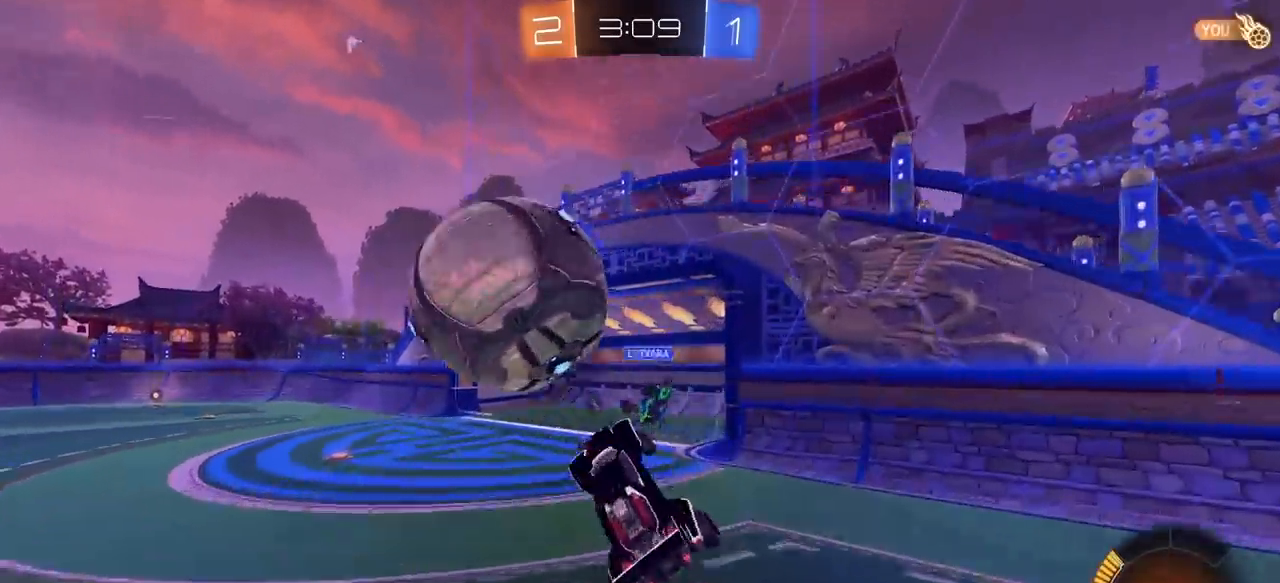
{"keys": ["d"], "mouse": [], "mouse_move": "still", "events": [[200, "a", "up"], [250, "e", "down"], [283, "d", "down"], [433, "e", "up"], [483, "w", "up"]]}
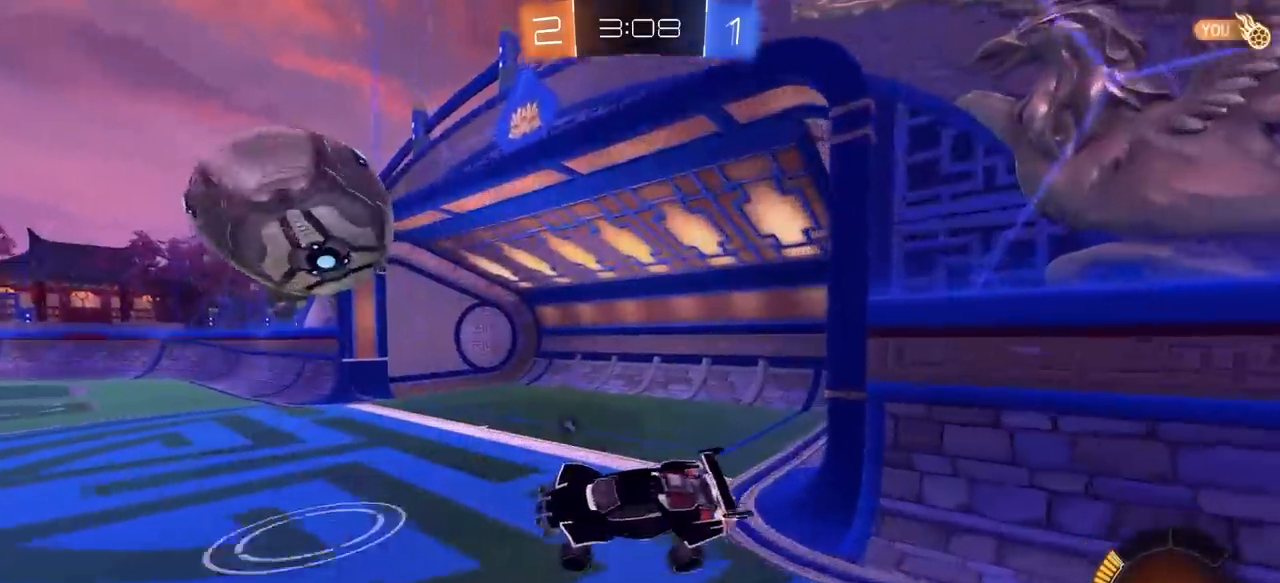
{"keys": ["e", "w"], "mouse": ["left", "right"], "mouse_move": "still", "events": [[217, "d", "up"], [217, "mouse_left", "down"], [217, "w", "down"], [317, "e", "down"], [317, "mouse_right", "down"], [400, "mouse_right", "up"], [450, "mouse_right", "down"]]}
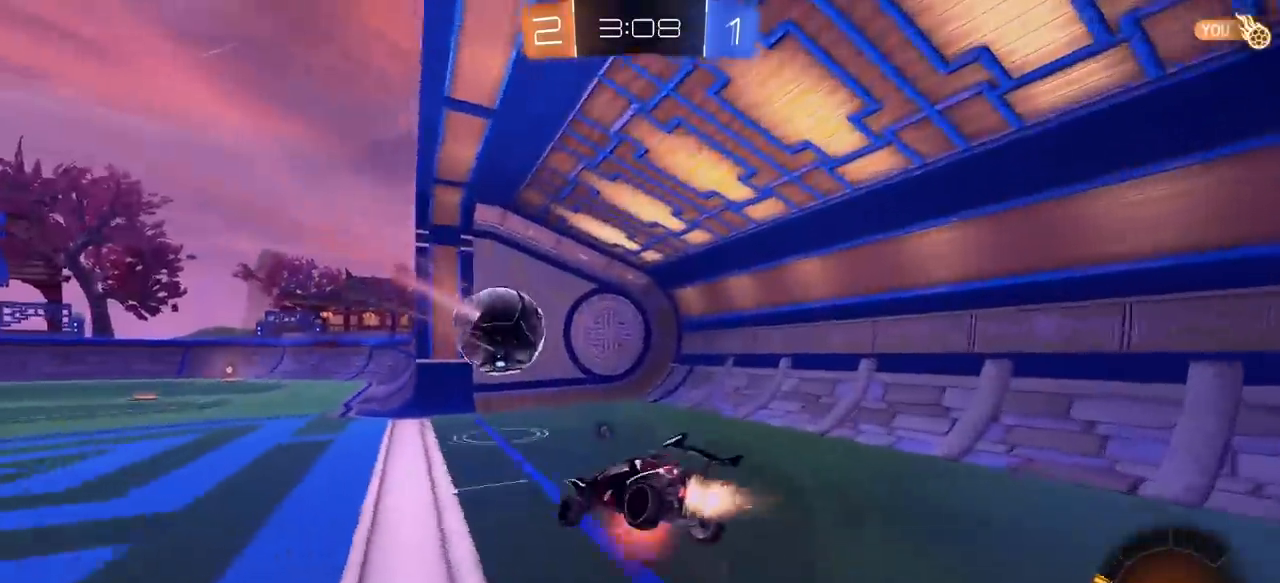
{"keys": ["e"], "mouse": ["left"], "mouse_move": "still", "events": [[50, "s", "down"], [50, "w", "up"], [367, "mouse_right", "up"], [417, "s", "up"]]}
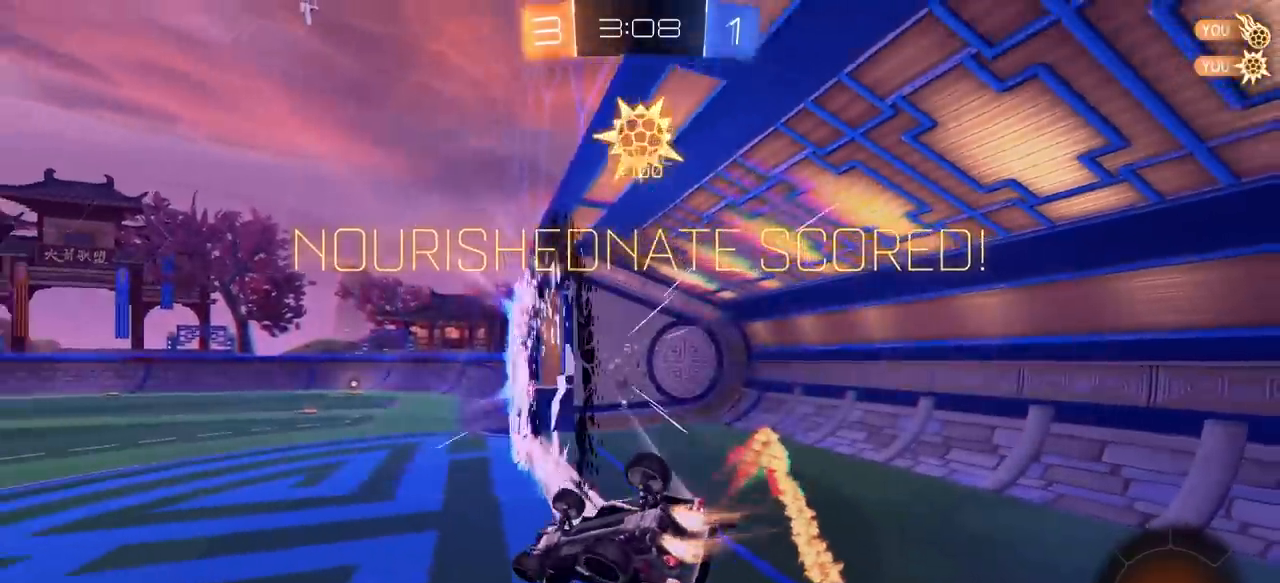
{"keys": ["a", "e", "s"], "mouse": [], "mouse_move": "still", "events": [[17, "s", "down"], [100, "d", "down"], [333, "mouse_left", "up"], [383, "d", "up"], [433, "a", "down"]]}
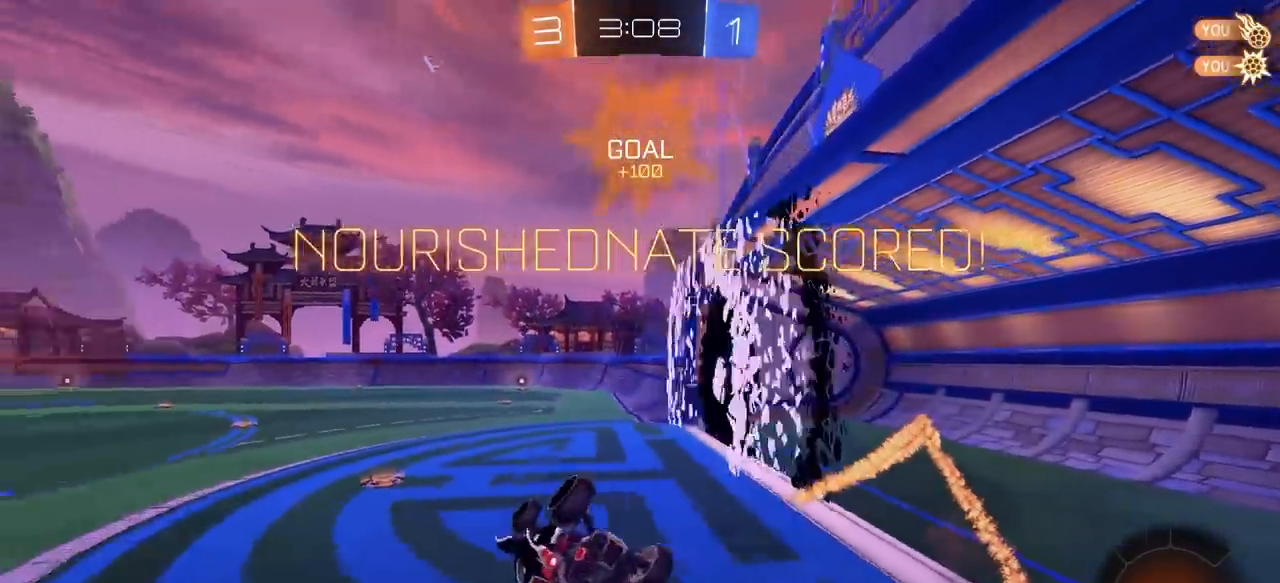
{"keys": ["s"], "mouse": ["left"], "mouse_move": "still", "events": [[317, "e", "up"], [450, "mouse_left", "down"], [500, "a", "up"]]}
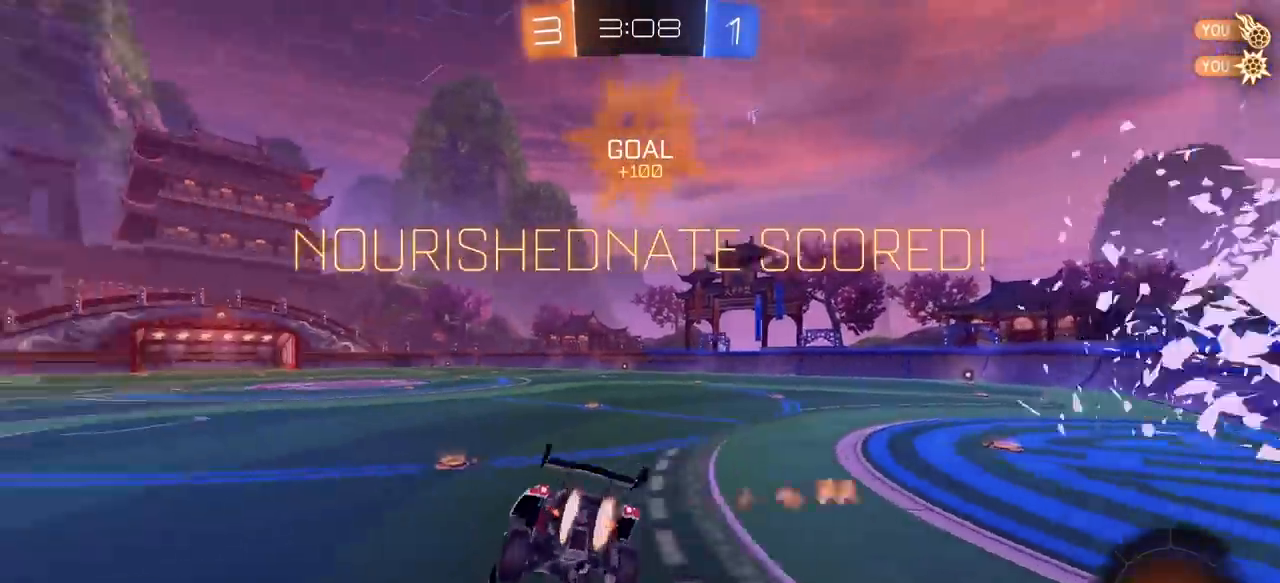
{"keys": ["w"], "mouse": ["left"], "mouse_move": "still", "events": [[133, "a", "down"], [233, "s", "up"], [267, "a", "up"], [367, "w", "down"], [417, "d", "down"], [500, "d", "up"]]}
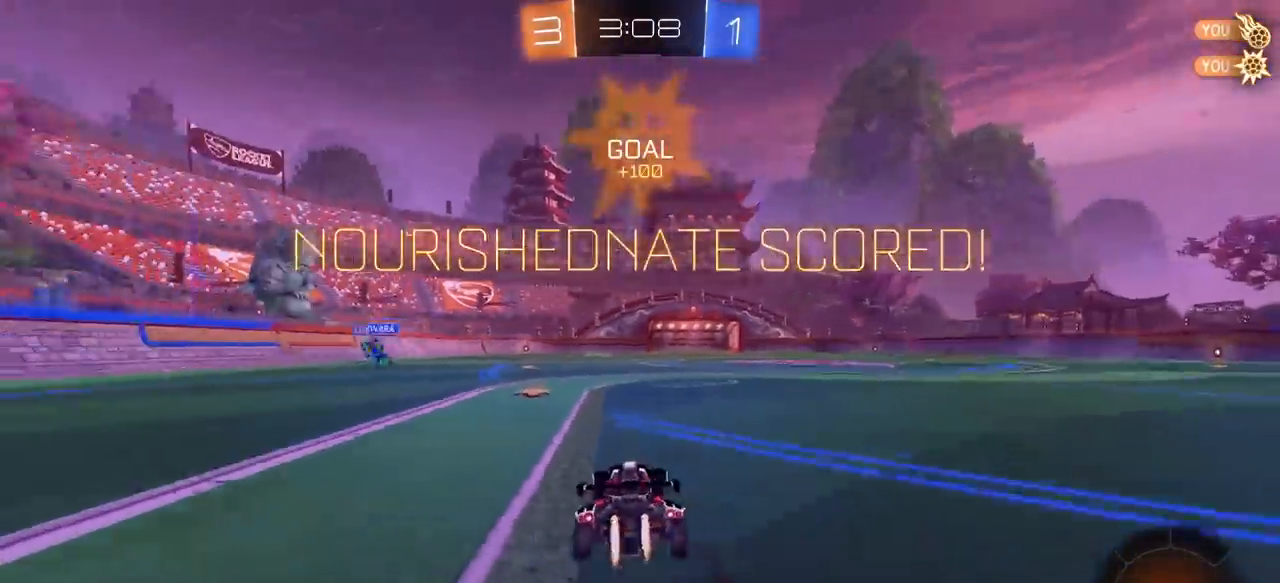
{"keys": ["w"], "mouse": ["left"], "mouse_move": "still", "events": []}
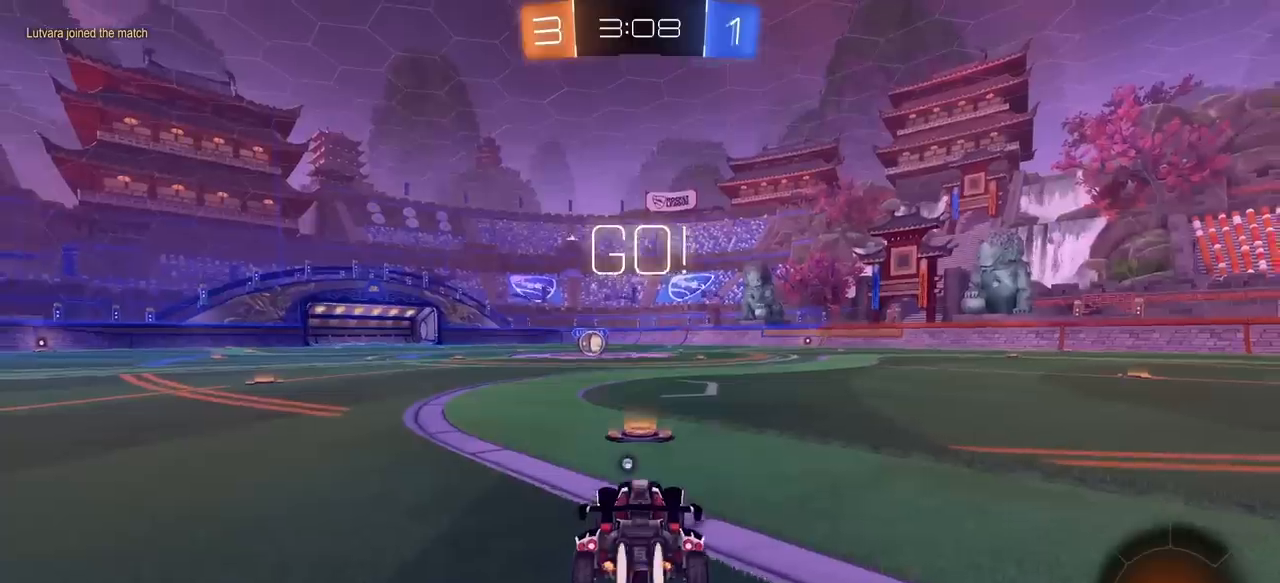
{"keys": ["e", "s"], "mouse": ["left", "right"], "mouse_move": "still", "events": [[200, "a", "down"], [300, "mouse_right", "down"], [350, "a", "up"], [350, "e", "down"], [350, "mouse_right", "up"], [350, "space", "down"], [433, "mouse_right", "down"], [483, "s", "down"], [483, "space", "up"], [483, "w", "up"]]}
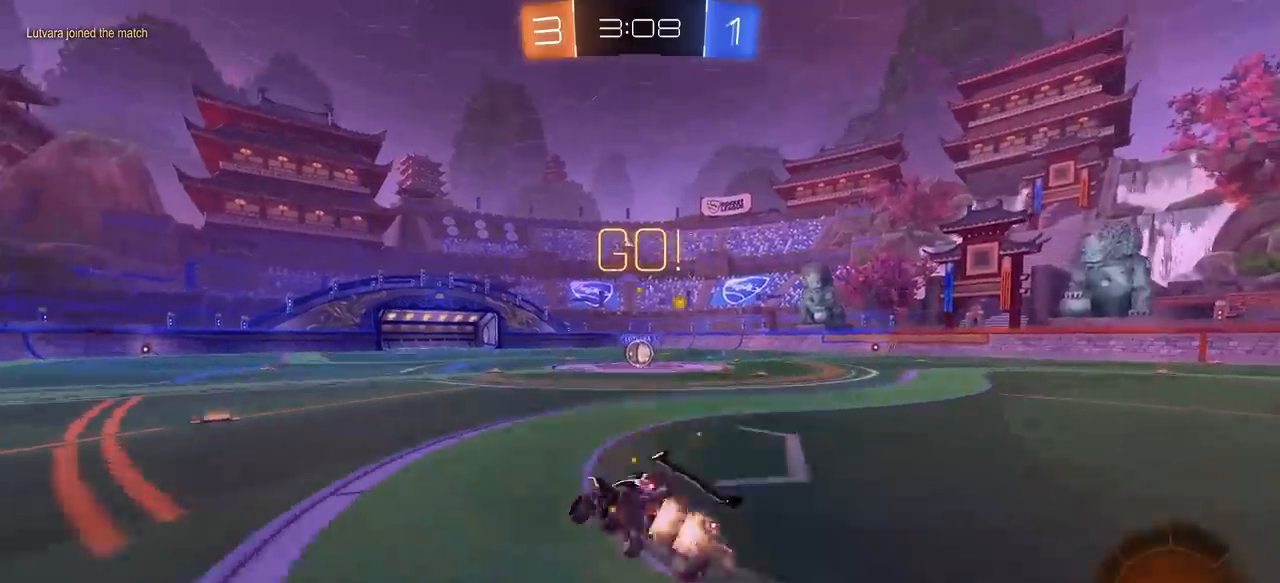
{"keys": ["d", "e", "s"], "mouse": ["left"], "mouse_move": "still", "events": [[33, "mouse_right", "up"], [83, "a", "down"], [367, "s", "up"], [450, "a", "up"], [450, "s", "down"], [500, "d", "down"]]}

********

## What is being asked
Leaving aside the images, write out every entry above exactly.

## The answer
{"keys": ["d"], "mouse": [], "mouse_move": "still", "events": [[200, "a", "up"], [250, "e", "down"], [283, "d", "down"], [433, "e", "up"], [483, "w", "up"]]}
{"keys": ["e", "w"], "mouse": ["left", "right"], "mouse_move": "still", "events": [[217, "d", "up"], [217, "mouse_left", "down"], [217, "w", "down"], [317, "e", "down"], [317, "mouse_right", "down"], [400, "mouse_right", "up"], [450, "mouse_right", "down"]]}
{"keys": ["e"], "mouse": ["left"], "mouse_move": "still", "events": [[50, "s", "down"], [50, "w", "up"], [367, "mouse_right", "up"], [417, "s", "up"]]}
{"keys": ["a", "e", "s"], "mouse": [], "mouse_move": "still", "events": [[17, "s", "down"], [100, "d", "down"], [333, "mouse_left", "up"], [383, "d", "up"], [433, "a", "down"]]}
{"keys": ["s"], "mouse": ["left"], "mouse_move": "still", "events": [[317, "e", "up"], [450, "mouse_left", "down"], [500, "a", "up"]]}
{"keys": ["w"], "mouse": ["left"], "mouse_move": "still", "events": [[133, "a", "down"], [233, "s", "up"], [267, "a", "up"], [367, "w", "down"], [417, "d", "down"], [500, "d", "up"]]}
{"keys": ["w"], "mouse": ["left"], "mouse_move": "still", "events": []}
{"keys": ["e", "s"], "mouse": ["left", "right"], "mouse_move": "still", "events": [[200, "a", "down"], [300, "mouse_right", "down"], [350, "a", "up"], [350, "e", "down"], [350, "mouse_right", "up"], [350, "space", "down"], [433, "mouse_right", "down"], [483, "s", "down"], [483, "space", "up"], [483, "w", "up"]]}
{"keys": ["d", "e", "s"], "mouse": ["left"], "mouse_move": "still", "events": [[33, "mouse_right", "up"], [83, "a", "down"], [367, "s", "up"], [450, "a", "up"], [450, "s", "down"], [500, "d", "down"]]}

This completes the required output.